Chinese government officials have rejected plans by Las Vegas Sands to build on two parcels in the gambling enclave of Macau's growing Cotai area, the casino-resort developer said overnight.
The Las Vegas company led by billionaire Sheldon Adelson said in a regulatory filing Thursday that the Macau government denied Sands a land concession.
Sands said the letter it received Thursday from Macau authorities gives the company 15 days to ask for a review of the decision or 30 days to take it to Macau's courts. Company officials said they're reviewing their options.
The parcels are part of 200 acres (80 hectares) Sands already is building on, where it said in 2006 it planned to construct several hotels, with space for gambling, retail and other amenities. Sands had deals in place to add 3,000 rooms branded and operated by Hilton, Inc., Fairmont Hotels & Resorts Inc. and Singapore-based Raffles Hotels & Resorts.

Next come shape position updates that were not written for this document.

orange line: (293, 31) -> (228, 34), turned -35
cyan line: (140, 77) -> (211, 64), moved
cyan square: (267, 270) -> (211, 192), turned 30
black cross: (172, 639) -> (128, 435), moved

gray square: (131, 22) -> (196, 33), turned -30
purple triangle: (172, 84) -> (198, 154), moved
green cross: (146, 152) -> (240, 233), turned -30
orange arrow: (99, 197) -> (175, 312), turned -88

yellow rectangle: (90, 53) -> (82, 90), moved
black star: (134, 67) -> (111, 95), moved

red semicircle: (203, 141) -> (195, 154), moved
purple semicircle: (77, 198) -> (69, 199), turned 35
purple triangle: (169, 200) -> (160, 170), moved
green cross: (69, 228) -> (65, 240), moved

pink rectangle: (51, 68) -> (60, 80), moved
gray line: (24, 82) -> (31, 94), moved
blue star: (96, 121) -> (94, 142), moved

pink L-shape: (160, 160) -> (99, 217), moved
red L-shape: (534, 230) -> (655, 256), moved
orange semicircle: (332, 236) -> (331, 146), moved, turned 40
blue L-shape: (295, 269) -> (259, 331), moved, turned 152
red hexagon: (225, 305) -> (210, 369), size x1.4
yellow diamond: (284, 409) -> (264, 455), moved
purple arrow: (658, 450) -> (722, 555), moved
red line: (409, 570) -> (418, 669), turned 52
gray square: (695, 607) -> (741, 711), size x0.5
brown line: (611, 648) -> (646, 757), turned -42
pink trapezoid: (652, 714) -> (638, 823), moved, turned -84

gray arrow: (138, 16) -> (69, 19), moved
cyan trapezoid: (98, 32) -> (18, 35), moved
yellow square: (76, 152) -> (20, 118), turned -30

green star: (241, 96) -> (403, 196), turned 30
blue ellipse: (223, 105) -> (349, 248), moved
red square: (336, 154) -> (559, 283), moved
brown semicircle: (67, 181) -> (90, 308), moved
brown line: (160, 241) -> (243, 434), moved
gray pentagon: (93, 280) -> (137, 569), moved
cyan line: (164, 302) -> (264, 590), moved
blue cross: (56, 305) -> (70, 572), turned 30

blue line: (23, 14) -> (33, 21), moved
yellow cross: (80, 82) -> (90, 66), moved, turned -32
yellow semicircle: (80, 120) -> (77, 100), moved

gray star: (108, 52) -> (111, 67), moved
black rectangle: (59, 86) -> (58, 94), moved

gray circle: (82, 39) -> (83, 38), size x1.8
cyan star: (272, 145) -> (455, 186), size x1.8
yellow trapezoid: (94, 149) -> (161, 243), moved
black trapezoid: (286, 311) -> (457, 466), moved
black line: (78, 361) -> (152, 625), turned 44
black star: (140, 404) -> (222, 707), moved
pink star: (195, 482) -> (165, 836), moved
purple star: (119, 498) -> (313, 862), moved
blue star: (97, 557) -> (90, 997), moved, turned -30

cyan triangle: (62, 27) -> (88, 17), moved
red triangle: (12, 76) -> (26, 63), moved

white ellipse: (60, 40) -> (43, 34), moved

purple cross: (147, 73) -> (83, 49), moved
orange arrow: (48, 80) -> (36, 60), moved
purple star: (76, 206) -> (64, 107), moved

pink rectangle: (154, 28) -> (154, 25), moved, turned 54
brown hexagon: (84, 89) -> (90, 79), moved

The company had not set a firm timeline for construction on the land, but said as recently as last month that it believed the government would lease it the parcels. Sands said in a Securities and Exchange Commission filing then that it planned to move forward as the economy improved, financing became available and it finished nearby developments already under way.
Sands said land concessions in Macau generally grant companies exclusive use of land for an initial term of 25 years with automatic extensions of 10 years. Sands said companies are required to pay premiums for each parcel, either in a lump sum or in semiannual payments, along with annual rent.
Sands said its belief that its plans would be approved was based on its experience obtaining concessions on five other parcels.
Sands said it had spent $102.4 million on the rejected developments as of Sept. 30.
Sands' shares dropped on the news, and some analysts quickly told investors the reaction created an opportunity to buy into the company. Analysts said their evaluations of Sands are based on models and projections that don't yet include the rejected developments.
But they were split on whether the decision would merely delay the development or should be taken as a sign that Chinese officials want to stanch development by Sands - and perhaps others - in Cotai.
Analyst Bill Lerner of Union Gaming Group said Macau's finance chief recently said growth of 3 percent to 5 percent per year makes sense, and land grants aren't made based on the needs of Macau's casino operators.
"This suggests to us that this concession denial could be technical and a function of timing, and that ultimately Sands should be able to develop," Lerner said. "On the other hand, perhaps SJM will be granted all or some of the sites for an opening beyond 2013."
SJM is casino mogul Stanley Ho's company, Sociedade de Jogos de Macau Holdings. Ho is known as the father of Macau's gambling industry, having run all its casinos for four decades until his monopoly ended in 2002.
SJM doesn't have a casino in Macau's Cotai area and has previously expressed interest in getting the parcels Sands was hoping to use and developing on them.
Analyst David Bain said confidence in the Macau government could be hurt if it makes exceptions for SJM and allows it to develop faster than expected.
"We believe it is negative for the investor perception with regard to the transparency and the objectivity of the Macau government," Bain said.
Bain said the denial raises some doubts about plans by Wynn Resorts Ltd. to build in Cotai. The company run by billionaire Steve Wynn does not have a land concession.
But Wynn said last month in a conference call to discuss earnings that construction would begin in a few weeks. Wynn's Cotai plans include 1,500 to 1,600 hotel rooms, roughly 500 table games and 1,300 slot machines, with 12 acres left over for further expansion.
Shares of Sands fell as low as $47.20 but were down $2.48, or 4.8 percent, at $48.86 in afternoon trading.